She may have felt Titania was infected, but that does not explain why she piled everyone in winter on the border of summer. That action effectively prevented either from participating in the fighting.
Mab could have achieved the same objective by having summer and winter bring equal forces to the battlefield while still keeping back a substantial force to defend winter. Winter is still protected from betrayal by summer, but she also targets the red court which attacked her borders -- and is clearly allied with outsiders. Yet she did not do this. She had some clear reason to keep summer and winter out of the fighting. A reason important enough that she was willing to let the white council fall.

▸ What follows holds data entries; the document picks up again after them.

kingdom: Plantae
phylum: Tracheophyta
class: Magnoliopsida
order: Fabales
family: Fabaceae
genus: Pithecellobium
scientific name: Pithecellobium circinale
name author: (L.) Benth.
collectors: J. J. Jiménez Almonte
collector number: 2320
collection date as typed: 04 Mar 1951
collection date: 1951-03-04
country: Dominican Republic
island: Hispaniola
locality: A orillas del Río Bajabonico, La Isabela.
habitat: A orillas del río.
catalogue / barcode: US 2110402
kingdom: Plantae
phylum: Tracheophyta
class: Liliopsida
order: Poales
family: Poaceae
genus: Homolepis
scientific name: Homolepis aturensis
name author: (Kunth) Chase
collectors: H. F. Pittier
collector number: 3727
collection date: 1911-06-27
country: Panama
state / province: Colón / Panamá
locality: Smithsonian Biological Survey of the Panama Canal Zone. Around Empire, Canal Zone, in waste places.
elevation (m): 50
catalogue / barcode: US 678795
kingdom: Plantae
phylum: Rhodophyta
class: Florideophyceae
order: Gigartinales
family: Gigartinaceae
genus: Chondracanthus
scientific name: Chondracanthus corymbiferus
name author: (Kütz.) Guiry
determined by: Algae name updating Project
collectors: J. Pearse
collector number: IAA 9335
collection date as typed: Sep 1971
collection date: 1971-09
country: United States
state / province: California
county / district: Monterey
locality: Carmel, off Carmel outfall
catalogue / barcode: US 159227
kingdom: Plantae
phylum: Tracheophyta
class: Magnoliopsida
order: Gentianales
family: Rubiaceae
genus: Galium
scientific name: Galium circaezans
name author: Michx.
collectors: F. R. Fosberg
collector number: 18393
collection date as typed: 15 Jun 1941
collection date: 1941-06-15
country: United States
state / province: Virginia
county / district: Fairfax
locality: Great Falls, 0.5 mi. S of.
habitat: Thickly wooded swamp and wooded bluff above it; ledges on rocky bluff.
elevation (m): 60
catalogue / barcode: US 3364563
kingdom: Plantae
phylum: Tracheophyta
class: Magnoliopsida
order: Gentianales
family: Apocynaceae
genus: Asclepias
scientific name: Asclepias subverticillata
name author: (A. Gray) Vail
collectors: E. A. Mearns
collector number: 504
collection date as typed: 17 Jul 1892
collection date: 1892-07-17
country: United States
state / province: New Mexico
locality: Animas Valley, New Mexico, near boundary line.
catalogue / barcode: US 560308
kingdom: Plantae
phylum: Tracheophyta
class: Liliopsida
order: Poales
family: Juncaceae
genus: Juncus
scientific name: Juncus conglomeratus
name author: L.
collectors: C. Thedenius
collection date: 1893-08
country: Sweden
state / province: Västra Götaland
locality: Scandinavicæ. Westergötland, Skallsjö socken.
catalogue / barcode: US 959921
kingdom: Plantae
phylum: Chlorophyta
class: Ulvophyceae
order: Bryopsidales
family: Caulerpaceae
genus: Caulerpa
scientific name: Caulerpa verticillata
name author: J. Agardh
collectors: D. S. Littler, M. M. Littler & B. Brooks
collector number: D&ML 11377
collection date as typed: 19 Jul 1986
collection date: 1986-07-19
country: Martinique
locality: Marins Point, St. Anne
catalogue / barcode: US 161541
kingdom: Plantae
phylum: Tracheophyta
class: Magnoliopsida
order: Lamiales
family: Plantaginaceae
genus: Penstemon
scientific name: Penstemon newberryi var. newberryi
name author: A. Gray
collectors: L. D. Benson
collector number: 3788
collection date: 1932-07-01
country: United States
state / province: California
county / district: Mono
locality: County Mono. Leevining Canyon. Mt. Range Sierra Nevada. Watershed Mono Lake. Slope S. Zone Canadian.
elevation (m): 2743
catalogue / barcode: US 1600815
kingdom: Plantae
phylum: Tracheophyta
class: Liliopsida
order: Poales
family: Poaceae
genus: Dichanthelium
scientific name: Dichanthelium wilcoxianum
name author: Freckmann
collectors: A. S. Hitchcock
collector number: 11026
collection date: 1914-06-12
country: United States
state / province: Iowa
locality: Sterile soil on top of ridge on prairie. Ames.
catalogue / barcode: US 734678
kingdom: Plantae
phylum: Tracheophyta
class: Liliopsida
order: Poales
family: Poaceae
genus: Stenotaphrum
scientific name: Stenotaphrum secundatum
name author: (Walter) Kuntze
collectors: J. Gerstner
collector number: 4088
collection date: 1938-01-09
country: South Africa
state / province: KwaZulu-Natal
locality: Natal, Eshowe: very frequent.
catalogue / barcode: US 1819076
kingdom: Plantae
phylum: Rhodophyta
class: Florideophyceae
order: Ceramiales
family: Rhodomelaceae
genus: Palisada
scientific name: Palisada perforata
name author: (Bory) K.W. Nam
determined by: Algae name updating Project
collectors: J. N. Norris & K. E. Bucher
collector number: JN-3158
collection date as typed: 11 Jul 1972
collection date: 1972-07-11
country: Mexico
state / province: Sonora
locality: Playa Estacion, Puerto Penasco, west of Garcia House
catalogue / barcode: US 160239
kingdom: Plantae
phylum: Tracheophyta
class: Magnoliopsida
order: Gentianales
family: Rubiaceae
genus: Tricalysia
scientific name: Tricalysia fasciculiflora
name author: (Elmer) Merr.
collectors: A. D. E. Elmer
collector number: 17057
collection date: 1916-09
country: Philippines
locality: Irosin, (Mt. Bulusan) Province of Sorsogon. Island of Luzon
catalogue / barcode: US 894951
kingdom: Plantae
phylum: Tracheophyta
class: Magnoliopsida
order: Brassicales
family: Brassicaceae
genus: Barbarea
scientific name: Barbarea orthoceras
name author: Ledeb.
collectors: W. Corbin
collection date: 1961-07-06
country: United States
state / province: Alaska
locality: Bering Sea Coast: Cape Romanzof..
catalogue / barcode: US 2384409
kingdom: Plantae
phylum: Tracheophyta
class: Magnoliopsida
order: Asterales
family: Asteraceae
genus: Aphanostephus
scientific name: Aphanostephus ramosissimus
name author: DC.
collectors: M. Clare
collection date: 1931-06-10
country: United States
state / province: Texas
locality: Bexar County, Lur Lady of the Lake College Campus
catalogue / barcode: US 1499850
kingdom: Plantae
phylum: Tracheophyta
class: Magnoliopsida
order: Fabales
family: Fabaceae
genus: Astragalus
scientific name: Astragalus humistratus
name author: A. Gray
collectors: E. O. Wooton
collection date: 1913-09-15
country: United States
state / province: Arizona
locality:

Yet this compelling reason did not prevent her from standing by while Dresden brough summer fire to the heart of winter. No way that little butterfly of summer power was missed by Mab. Which had a huge effect on her borders.
Which means she
a) was testing summer's reaction
b) was compelled to do what she did (block summer and winter from going to war) by some promise or debt.
c) she was testing Maeve
"a" is a pretty weak reason as it is a pretty unreliable test. Even if summer attacked winter in full force, it would not accomplish much. So a corrupted winter would do little. "C" is a possibility especially as Small Favor was after this attack, but what about Maeve's behavior would reveal she was infected to Mab. After all, if Mab was insane, then Maeve's actions would have been loyal to Winter.
B is the easiest explanation - but that is still a pretty big favor.
Not trying to shore up my failing hypothesis here, but what if it was also about the White Council traitor? At the end of the book, Ebenezer points out that the Reds were able to hit the White Council (coinciding right around the attack on Arctis Tor) at their Baby Warden camp, presumably through the NeverNever. He mentions that only a handful of people knew where it was. It might've been motivated by an attempt to narrow down the suspect pool, or confirm an existing one, and could've been part of an agreement between Mab and the Gatekeeper.
Note, it's only that Ebenezer fails to consider the paperwork that Peabody wasn't on the list; he clearly
did know everything, he was just beneath notice, like an evil Ehren.